Again, the "Better +/-" group had a significant impact on scoring when they were in the lineup: +14.5 goals per 82 games. The "Worse" group generated more shots on goal, but scored less often, resulting in no increase in scoring.

As a whole, here are the offensive and defensive contributions in and out of the lineup:

IN OUT
GP G/GP S+G/GP SVPCT GP G/GP S+G/GP SVPCT DELTA
Offense/GF 2839 1.86 21.77 914.9 1507 1.77 21.25 916.8 1.9
Defense/GA 2839 1.86 21.79 914.5 1507 1.95 21.97 911.0 3.5

So we get what we expect when the players are in the lineup: the expected record of a large number of teams is .500. When a top D-man is out of the lineup, both offensive and defensive shot volume and quality suffer to varying degrees, resulting in a .450 team in the aggregate. The difference between these two teams is approximately 8.66 points in the standings, or a little more than four wins.
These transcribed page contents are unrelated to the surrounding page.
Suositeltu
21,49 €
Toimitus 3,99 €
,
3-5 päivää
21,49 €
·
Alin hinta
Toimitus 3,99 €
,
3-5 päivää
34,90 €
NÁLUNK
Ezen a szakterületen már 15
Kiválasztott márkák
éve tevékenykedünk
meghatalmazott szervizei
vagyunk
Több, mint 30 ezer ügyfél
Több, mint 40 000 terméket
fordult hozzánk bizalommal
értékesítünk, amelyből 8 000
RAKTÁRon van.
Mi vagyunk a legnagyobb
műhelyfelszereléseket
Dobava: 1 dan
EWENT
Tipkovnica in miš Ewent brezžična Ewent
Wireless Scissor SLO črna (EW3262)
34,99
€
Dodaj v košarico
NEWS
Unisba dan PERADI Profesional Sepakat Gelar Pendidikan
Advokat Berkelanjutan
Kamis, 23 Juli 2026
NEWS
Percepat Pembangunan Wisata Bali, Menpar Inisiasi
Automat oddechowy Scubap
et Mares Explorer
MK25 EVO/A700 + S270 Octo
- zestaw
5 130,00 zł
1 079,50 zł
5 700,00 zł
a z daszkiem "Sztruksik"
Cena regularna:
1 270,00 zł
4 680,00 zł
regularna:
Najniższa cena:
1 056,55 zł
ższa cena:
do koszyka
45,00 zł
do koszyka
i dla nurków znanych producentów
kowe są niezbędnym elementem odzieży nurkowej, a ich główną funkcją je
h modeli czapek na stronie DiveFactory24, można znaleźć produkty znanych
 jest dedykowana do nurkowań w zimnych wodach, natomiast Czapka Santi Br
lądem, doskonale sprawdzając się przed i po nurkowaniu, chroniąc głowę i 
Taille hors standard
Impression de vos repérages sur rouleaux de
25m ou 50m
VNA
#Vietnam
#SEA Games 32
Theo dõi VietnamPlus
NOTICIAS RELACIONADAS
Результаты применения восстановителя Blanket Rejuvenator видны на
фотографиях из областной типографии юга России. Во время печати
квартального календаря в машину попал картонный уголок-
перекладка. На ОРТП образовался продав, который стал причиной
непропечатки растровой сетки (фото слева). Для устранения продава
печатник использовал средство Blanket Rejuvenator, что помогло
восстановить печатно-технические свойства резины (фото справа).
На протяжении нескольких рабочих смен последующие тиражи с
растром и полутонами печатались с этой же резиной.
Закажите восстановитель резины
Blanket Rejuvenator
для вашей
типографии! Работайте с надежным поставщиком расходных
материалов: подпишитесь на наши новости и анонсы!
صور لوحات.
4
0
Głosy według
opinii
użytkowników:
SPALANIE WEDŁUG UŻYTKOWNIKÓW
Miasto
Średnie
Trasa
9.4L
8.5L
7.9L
This seems like a reasonable estimate of the value of the average #1 or #2 defenseman.

If we look purely at the change in goals allowed due to not having one good defenseman in particular in the lineup, it accounts for approximately six goals per season. The difference in expected save percentage between the best and worst defensive teams using a simple shot quality model (see: http://www.behindthenet.ca/2008/5_on_5_goalie_shot_quality.php?sort=7&mingp=20) translates to approximately 20-25 goals per 82 games. If we assume that having neither a #1 or #2 defenseman on your team costs you twelve goals on shooting percentage alone, it seems unlikely that much more than half of this 20-25 goal difference is due to a weak defensive corps.